For general nonlinearity, a Taylor expansion about zero initialization identifies the lowest-order term as determining early dynamics, possibly resulting in either timescale separations or smooth convergence depending on architectural and initialization specifics.

Predictive Implications for Architecture and Training Protocols

The framework is validated and refined through both theoretical analysis and simulations:

Network Width: For linear networks, increasing width has negligible impact provided coverage of all required directions; for quadratic/self-attention architectures, increased width decreases plateau duration due to initialization gaps narrowing.
Data Spectrum: Plateaus are governed by the singular value structure of the data. Power-law decay of singular values leads to identifiable plateau durations.
Initialization: Small or structured initialization (e.g., low-rank) promotes pronounced saddle-to-saddle dynamics; larger or more isotropic initialization shortens or eliminates plateaus and alters the landscape traversed by learning.
Deep Networks and Architectural Modifications: The embedding principle and invariant manifold arguments extend to multilayer networks, including cases with skip connections, which further modulate learning dynamics by effectively reducing network depth during certain training phases.

An unexpected result is that exponential loss decay in some regimes does not necessarily imply lazy learning; the theory explains such behavior in networks initialized directly on invariant manifolds of appropriate width.

Relation to Inductive Bias, Simplicity, and Generalization

The dynamical simplicity bias described here complements but is distinct from the stationary simplicity bias (the tendency for random weights or final training solutions to be simple due to high-volume occupation in parameter space—see [Mingard et al., 2025]). The dynamical variant is process-dependent, governed by initialization, architecture, and data, leading to evolutionary recruitment of network expressivity. This bias is sometimes beneficial (favoring generalizable or sparse solutions), though may also impede optimization or generalization when more complex feature representation is requisite ([Shah et al., 2020], [Petrini et al., 2022]).

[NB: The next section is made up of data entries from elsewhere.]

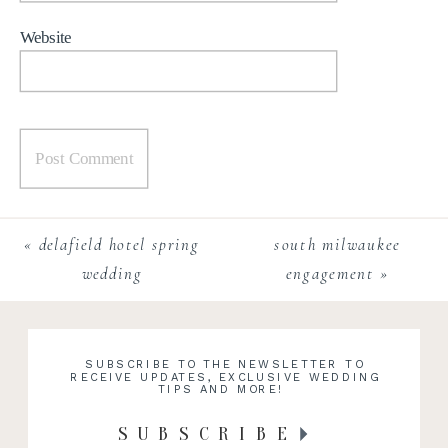
Website
«
delafield hotel spring
south milwaukee
wedding
engagement
»
SUBSCRIBE TO THE NEWSLETTER TO
RECEIVE UPDATES, EXCLUSIVE WEDDING
TIPS AND MORE!
SUBSCRIBE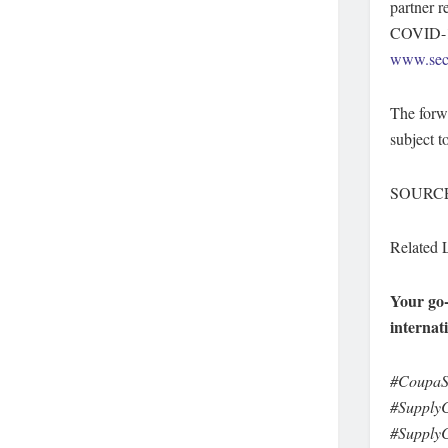
partner r
COVID-19
www.sec
The forwa
subject t
SOURCE 
Related 
Your go-
internat
#CoupaS
#SupplyC
#SupplyC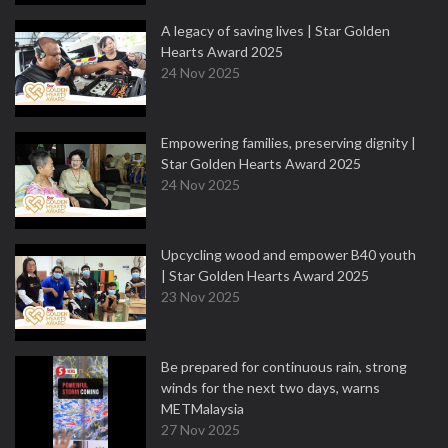
A legacy of saving lives | Star Golden
Hearts Award 2025
24 Nov 2025
Empowering families, preserving dignity |
Star Golden Hearts Award 2025
24 Nov 2025
Upcycling wood and empower B40 youth
| Star Golden Hearts Award 2025
23 Nov 2025
Be prepared for continuous rain, strong
winds for the next two days, warns
METMalaysia
27 Nov 2025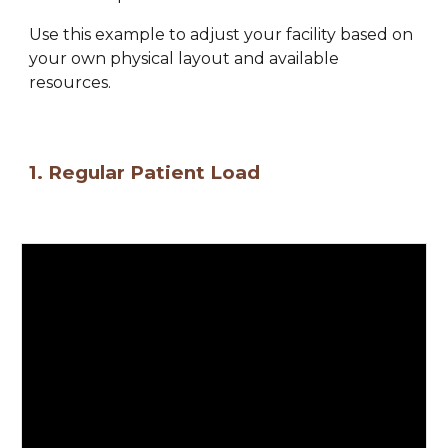
Use this example 
to adjust your 
facility 
based on 
your own physical layout and available 
resources.
1. 
Regular Patient Load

Furthermore, distinguishing distributed (polysemantic) from localized (monosemantic) feature learning is possible via the types of invariant manifolds and transition mechanisms the framework identifies.

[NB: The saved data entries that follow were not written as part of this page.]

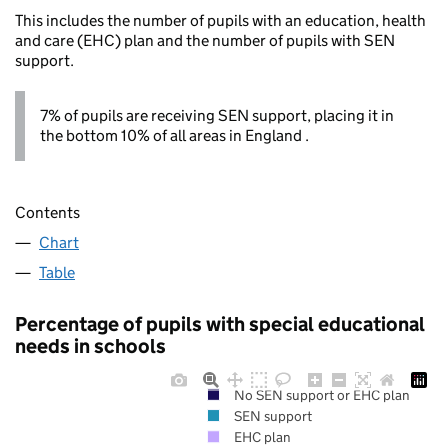
This includes the number of pupils with an education, health
and care (EHC) plan and the number of pupils with SEN
support.
7% of pupils are receiving SEN support, placing it in
the bottom 10% of all areas in England .
Contents
Chart
Table
Percentage of pupils with special educational
needs in schools
No SEN support or EHC plan
SEN support
EHC plan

Broader Theoretical and Practical Implications

The framework advances understanding of incremental learning dynamics, subsuming earlier results for individual architectures into a unified theory. It predicts when plateaued, stage-like learning should occur and provides diagnostic tools for assessing the effective width and complexity of solutions at each training phase.

The implications extend to the design of architectures and initialization schemes for improved sample efficiency, feature learning, and optimization stability. The underlying permutation symmetry exploited may also generalize to recurrent architectures, unsupervised learning, and alternative training rules.

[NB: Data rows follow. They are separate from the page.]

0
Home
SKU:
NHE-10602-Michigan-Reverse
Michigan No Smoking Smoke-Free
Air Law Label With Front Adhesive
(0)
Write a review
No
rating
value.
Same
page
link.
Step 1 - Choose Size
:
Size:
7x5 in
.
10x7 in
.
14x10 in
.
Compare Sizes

Open questions concern the exhaustiveness of the classes of invariant manifolds and fixed points described, the Markovianity of saddle transitions, and the identification of new mechanisms in other architectures or learning regimes.

Conclusion

The paper presents a unified theoretical account for why gradient descent drives neural networks toward increasingly complex solutions via saddle-to-saddle transitions. By grounding simplicity bias in the geometry of loss landscapes—embedded fixed points and invariant manifolds—it enables precise prediction and control of learning dynamics across a range of neural architectures. The distinction between mechanisms for linear versus nonlinear architectures highlights the dependency on activation properties, data spectra, and initialization. The results suggest practical guidelines for architecture and training protocol design, and open rich avenues for further investigation into learning dynamics, representation formation, and inductive bias in deep learning.